EXCERPT PROVIDED START

Dye sensitized solar cells (DSSCs) are curently produced by industry and sold commercially on the megawatt scale as light-weight flexible cells for powering portable electronic devices and as electricity producing glass panels for application in building integrated photovoltaics. The DSSC has engendered perovskite solar cells (PSCs) that have revolutionized the whole field of photovoltaics reaching over 22% efficiency only a few years after their inception. This exceeds the performance of polycrystalline silicon solar cells.

The goal of the below projects is to enhance the industrial development of sensitized solar cells on a large scale. There are at least two applications where DSCs offers unique selling propositions: i) flexible light weight embodiments to supply electric power in particular for portable electronic devices and ii) Look through electricity glass panels for BIPV. Commercial sales of dye-sensitized solar cells have started in these two markets and some examples are shown in the figures below.

i) The conception and synthesis of a new class of sensitizers that achieve high device performance and durability while responding at the same time to the strong market demand for DSSC glass panels for specific colors in particular green and blue. These sensitizers will be used in BIPV end products, which will be marketed by g2e for glazing and building façade applications. In addition to ruthenium complexes, organic donor acceptor dyes will be explored in this direction. We shall develop new routes for preparing an intensely blue organic dye whose synthesis can be upscaled to the 100 kg quantities at a cost of < 100 CHF/g. We shall also endow the currently used green porphyrin dye with stronger anchoring groups and simplify their synthesis. Further more we shall design and synthesize highly stable novel organic sensitizers, which response in the visible and near IR regions having absorption coefficients of over 100,000 M-1 cm-1.The target sensitizers are phthalocyanines and novel donor- chromophore-acceptor organic dyes

ii) The development of novel ionic liquid electrolytes (ILE) that achieve high solar to electric power conversion efficiencies (PCEs) for currently used formulations while offering the high stability and transparency required for applications of DSSC glass panels in the building industry. Alternate new ionic liquids are selected from the collaborative work with Lonza and Merck companies and the electrolyte compositions will be formulated to achieve targeted high device performances. The synthesis of these new ionic liquids is cheaper than the state of the art ionic liquid. New solid state formulations employing gel forming agents and inorganic nano-composites will be realized that ascertain excellent prospects for large scale applications and will accelerate market penetration of the electric power generating glass panels produced by industrial partners.

EXCERPT PROVIDED END
DATA FOR ANALYSIS START

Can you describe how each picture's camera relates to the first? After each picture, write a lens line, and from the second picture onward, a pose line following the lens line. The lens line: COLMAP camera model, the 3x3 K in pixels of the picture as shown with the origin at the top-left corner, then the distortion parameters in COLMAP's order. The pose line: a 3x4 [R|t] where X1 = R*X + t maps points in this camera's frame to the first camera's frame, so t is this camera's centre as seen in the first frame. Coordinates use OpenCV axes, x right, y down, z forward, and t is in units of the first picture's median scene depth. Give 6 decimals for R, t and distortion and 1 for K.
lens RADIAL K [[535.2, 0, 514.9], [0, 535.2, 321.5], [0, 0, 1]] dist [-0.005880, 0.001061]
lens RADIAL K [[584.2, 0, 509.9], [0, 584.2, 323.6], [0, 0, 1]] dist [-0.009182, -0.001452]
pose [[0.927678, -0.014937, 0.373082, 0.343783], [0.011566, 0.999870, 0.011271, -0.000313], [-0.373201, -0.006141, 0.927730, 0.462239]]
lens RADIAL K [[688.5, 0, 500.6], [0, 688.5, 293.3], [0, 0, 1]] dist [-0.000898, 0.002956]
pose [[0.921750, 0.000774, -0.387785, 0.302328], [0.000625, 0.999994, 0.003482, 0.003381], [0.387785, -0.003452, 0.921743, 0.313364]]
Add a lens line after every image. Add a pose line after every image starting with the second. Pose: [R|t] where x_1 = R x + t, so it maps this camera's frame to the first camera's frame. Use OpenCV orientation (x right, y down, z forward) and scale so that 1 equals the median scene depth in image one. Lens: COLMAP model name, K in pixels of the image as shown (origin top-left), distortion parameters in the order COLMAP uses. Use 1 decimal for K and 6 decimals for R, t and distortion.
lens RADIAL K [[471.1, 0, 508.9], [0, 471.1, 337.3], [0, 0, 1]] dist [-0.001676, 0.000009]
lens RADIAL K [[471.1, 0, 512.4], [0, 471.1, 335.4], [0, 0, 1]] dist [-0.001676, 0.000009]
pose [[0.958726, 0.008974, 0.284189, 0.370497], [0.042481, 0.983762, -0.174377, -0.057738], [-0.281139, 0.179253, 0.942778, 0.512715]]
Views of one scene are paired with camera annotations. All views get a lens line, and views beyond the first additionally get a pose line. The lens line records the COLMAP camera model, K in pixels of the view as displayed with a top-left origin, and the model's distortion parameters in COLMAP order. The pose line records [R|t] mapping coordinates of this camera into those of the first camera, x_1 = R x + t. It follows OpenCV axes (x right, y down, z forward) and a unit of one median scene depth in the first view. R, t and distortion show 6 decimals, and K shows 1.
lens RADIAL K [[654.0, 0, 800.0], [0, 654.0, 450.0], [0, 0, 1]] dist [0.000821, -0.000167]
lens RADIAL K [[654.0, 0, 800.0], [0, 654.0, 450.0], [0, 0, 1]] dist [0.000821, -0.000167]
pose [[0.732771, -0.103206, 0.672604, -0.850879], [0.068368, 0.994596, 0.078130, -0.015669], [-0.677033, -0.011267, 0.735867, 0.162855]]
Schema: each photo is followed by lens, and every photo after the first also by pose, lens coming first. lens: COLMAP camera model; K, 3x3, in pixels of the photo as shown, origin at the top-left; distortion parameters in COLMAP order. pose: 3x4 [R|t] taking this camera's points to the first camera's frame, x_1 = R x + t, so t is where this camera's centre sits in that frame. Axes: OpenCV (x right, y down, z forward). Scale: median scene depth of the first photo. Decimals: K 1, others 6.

DATA FOR ANALYSIS END

> _TO DO_
1. Answer these questions using the dye-sensitized solar cell excerpt.
(a) What efficiency have perovskite solar cells reached?
(b) Which company will market the BIPV end products that use the new sensitizers?
(c) Which companies are named as collaborators in selecting the alternate new ionic liquids?
2. Translate this sentence from the dye-sensitized solar cell excerpt into French: "The synthesis of these new ionic liquids is cheaper than the state of the art ionic liquid."
3. Extend the dye-sensitized solar cell excerpt, picking up after its final sentence.

> _RESULTS FOR EACH TASK_
1.
(a) Over 22%.
(b) g2e.
(c) Lonza and Merck.

2. La synthèse de ces nouveaux liquides ioniques est moins coûteuse que celle du liquide ionique de pointe.

3.
iii) The development of new nanostructured titania films, whose pore size, shape and porosity will be engineered to sustain photocurrent densities of up to 20 mA/cm2 without suffering mass transport limitations when used in conjunction with the new ionic liquid electrolytes. This is a necessary condition to meet the ambitious  efficiency goals set for ionic liquids.

iv) Development of perovskite solar cells (PVCs). LPI maintains a leading position in the field metal halide perovskite solar cells whose meteoric rise in efficiency to a current certified level of 17.9% has stunned the PV community. A major thrust of our current research is dedicated to exploit the full strength of these low cost and solution processed photovoltaics which have the potential to reach or even surpass power conversion efficiencies of 20%.  Nevertheless, this technology is still in its infancy and there remain major challenges such as ascertaining long time stability under outdoor conditions, which we shall address. (M.Grätzel Nature Materials 2014, 13, 838).


These goals will be reached through introducing revolutionary new concepts in the choice of the three materials that play a key role for their performance and durability of the DSSC, i.e., the light haresting pigment, the electrolyte or hole conductor and the mesoporous TiO2 scaffold. His research output will pave the way to enhance the production and sales of a new generation of durable and highly efficient glass panels that meet the esthetic and high quality demand of the market.